I would have expected that the VM reverses the object's state change after the vm execution finishes, or that the entire assignment fails within the VM already (must be noted that eval is set to false also). Thank you for your considerations, and looking forward to your opinion on it.

Best Alex

XmiliaH commented 1 year ago

This is expected and wanted. If an object should not be altered from within the sandbox readonly can be used.

const vm = new NodeVM({
  console: 'inherit',
  eval: false,
  wasm: false,
  require: {
    builtin: ['buffer', 'crypto', 'querystring', 'string_decoder', 'url', 'util']
  }
});
vm.sandbox.myObject = vm.readonly(myObject);
c53apirker commented 1 year ago

Maybe i missed some but this:

` const myObject = { myvalue: 1 } myObject.isAdmin = function() { console.log("Hello from the outside function!"); return false; }
console.log(myObject.isAdmin())

const vm = new NodeVM({ console: 'inherit', sandbox: { myObject }, eval: false, wasm: false, require: { builtin: ['buffer', 'crypto', 'querystring', 'string_decoder', 'url', 'util'] } });
vm.sandbox.myObject = vm.readonly(myObject); let javascriptString = 'myObject.isAdmin = function() { console.log("Hello from within the VM!"); return true; }'

functionScript = new VMScript( 'module.exports = async function () {\n' + javascriptString + '\n}' ).compile()

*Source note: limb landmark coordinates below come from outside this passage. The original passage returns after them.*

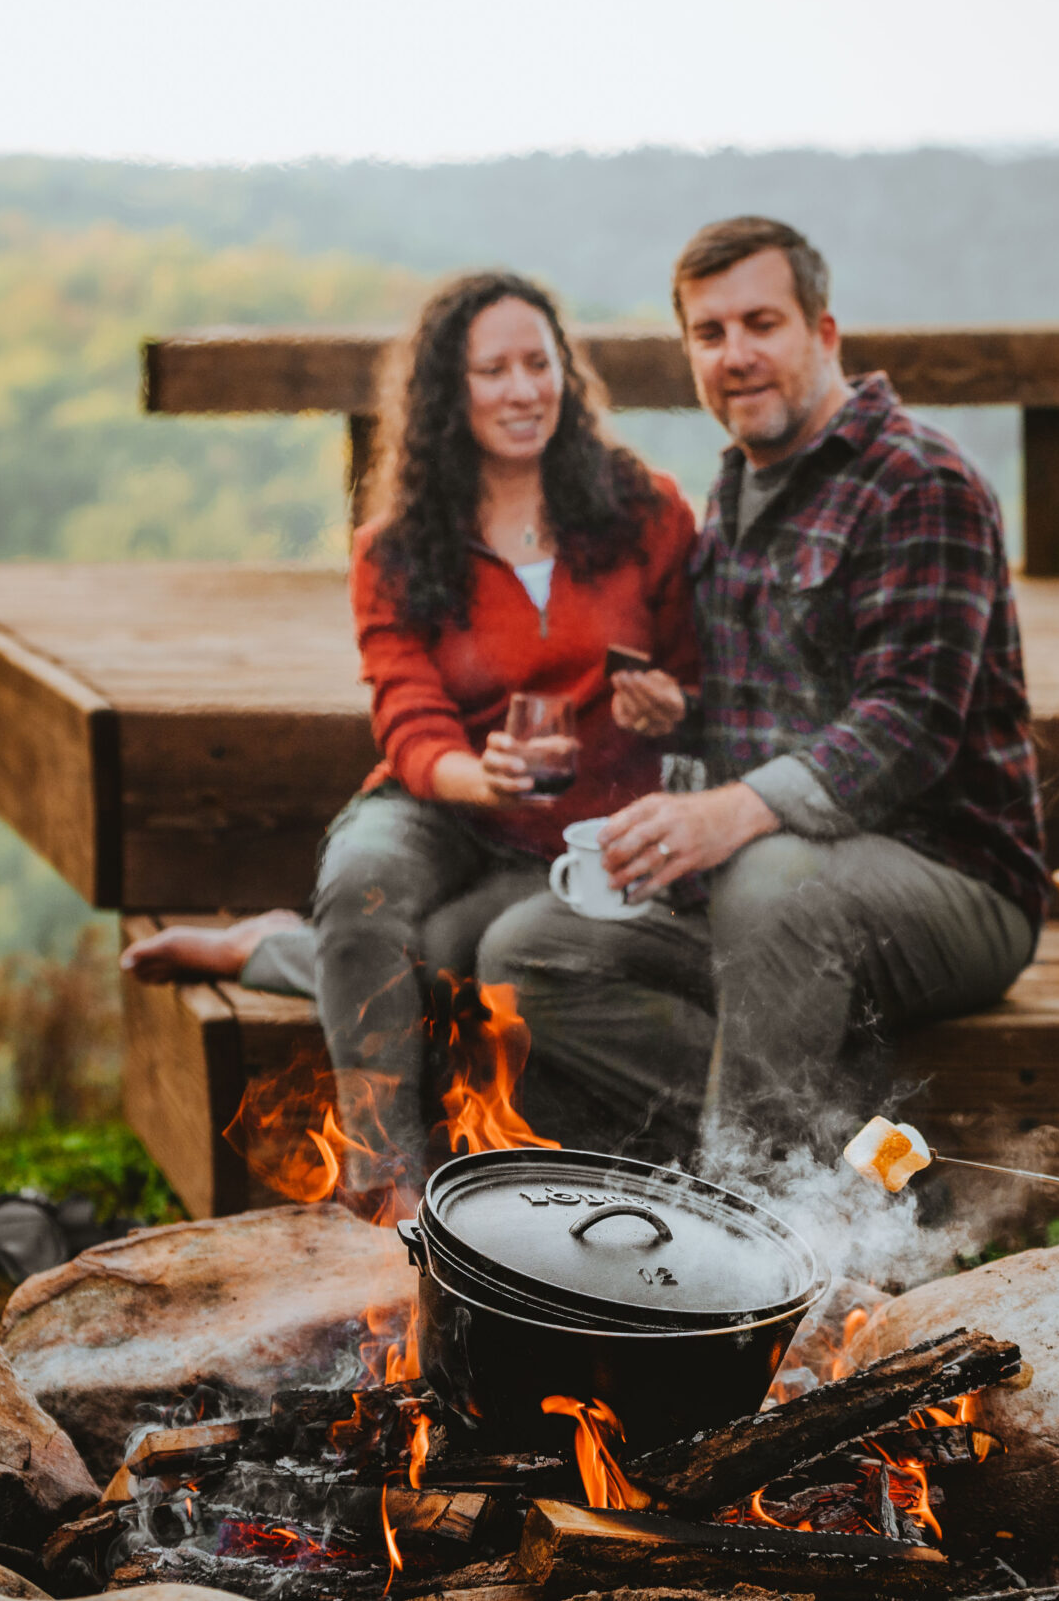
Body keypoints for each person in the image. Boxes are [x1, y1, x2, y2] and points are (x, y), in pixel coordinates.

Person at [476, 217, 1046, 1167]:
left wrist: (731, 811)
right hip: (773, 881)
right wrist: (682, 714)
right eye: (709, 333)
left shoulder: (920, 481)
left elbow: (907, 722)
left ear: (823, 332)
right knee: (526, 953)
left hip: (954, 880)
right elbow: (778, 708)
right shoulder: (739, 487)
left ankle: (741, 1235)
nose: (735, 355)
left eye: (761, 323)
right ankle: (823, 1153)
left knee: (771, 882)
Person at [120, 271, 700, 1187]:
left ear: (566, 374)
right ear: (447, 391)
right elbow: (406, 713)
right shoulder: (394, 547)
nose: (522, 389)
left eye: (538, 364)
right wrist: (482, 775)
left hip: (578, 823)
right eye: (492, 369)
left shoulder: (647, 512)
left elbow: (699, 674)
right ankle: (382, 1180)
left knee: (454, 975)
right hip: (441, 796)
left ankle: (271, 949)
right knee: (363, 888)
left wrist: (672, 702)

let functionInSandbox = vm.run(functionScript); functionInSandbox();

console.log(myObject.isAdmin())`

leads to that output:

Hello from the outside function! false Hello from within the VM! true

XmiliaH commented 1 year ago

Yes, you need to delete then sandbox: { myObject }, line as it exposes the object into the sandbox and therefore the readonly call does not have an effect.